Hull reference (unit tests)

Every engine is unit-tested against textbook reference values from Hull, Options, Futures, and Other Derivatives (11e). For an at-the-money call with S = K = 100, T = 1y, r = 5%, σ = 20%, q = 0:

quantity	Hull	tolerance
Black-Scholes European call	10.4506	1e-3
Black-Scholes European put	5.5735	1e-3
Δ (call)	0.6368	1e-4
Γ	0.01876	1e-5
Θ (per day)	−0.01757	1e-4
ν (per 1%)	0.37524	1e-4
ρ (per 1%)	0.53232	1e-3

Plus put-call parity: C − P − (S·e^(−q·T) − K·e^(−r·T)) = 0 to 1e-10.

CRR American is tested against the same Hull inputs (degenerate to European when there’s no early-exercise premium) plus the known Hull American put benchmark of 6.0395 vs European 5.5735 to verify early-exercise pickup.

Regression against Tenor’s QuantLib output

Beyond Hull, the gem is regression-tested against ~500 historical option snapshots from Tenor’s production database, where Greeks were computed by QuantLib (CRR Binomial American 200-step / BlackCalculator European).
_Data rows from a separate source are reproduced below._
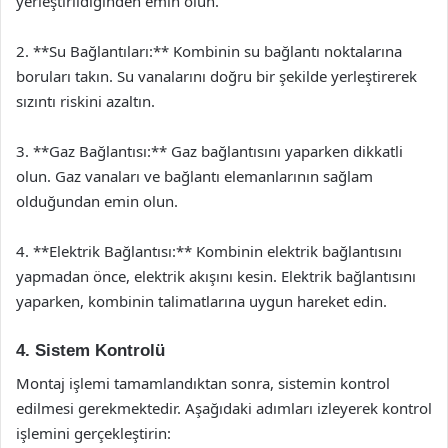
yerleştirildiğinden emin olun.
2. **Su Bağlantıları:** Kombinin su bağlantı noktalarına
boruları takın. Su vanalarını doğru bir şekilde yerleştirerek
sızıntı riskini azaltın.
3. **Gaz Bağlantısı:** Gaz bağlantısını yaparken dikkatli
olun. Gaz vanaları ve bağlantı elemanlarının sağlam
olduğundan emin olun.
4. **Elektrik Bağlantısı:** Kombinin elektrik bağlantısını
yapmadan önce, elektrik akışını kesin. Elektrik bağlantısını
yaparken, kombinin talimatlarına uygun hareket edin.
4. Sistem Kontrolü
Montaj işlemi tamamlandıktan sonra, sistemin kontrol
edilmesi gerekmektedir. Aşağıdaki adımları izleyerek kontrol
işlemini gerçekleştirin: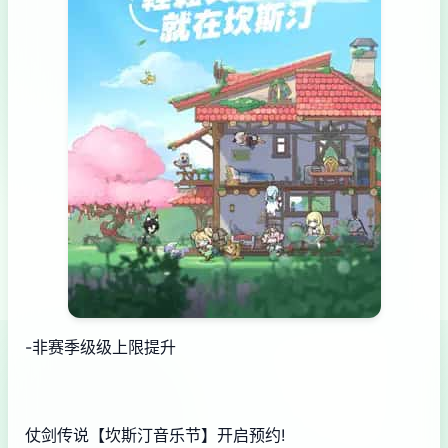
-非赛季级级上限提升
仗剑传说【坎斯汀音乐节】开启预约!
Methodology, observed drift, and known limitations are documented in REGRESSION_REPORT.md.

The regression suite is opt-in (bundle exec rake regression) — it’s slow and has small documented drift in deep-ITM American boundary conditions, so it doesn’t gate CI. The Hull unit tests do.

Fixture provenance

The regression fixture is regenerated manually by the maintainer when the source data changes. The export tool (tools/golden_dataset_export.rb) documents the exact SQL query used and the expected JSON shape, so future runs are reproducible.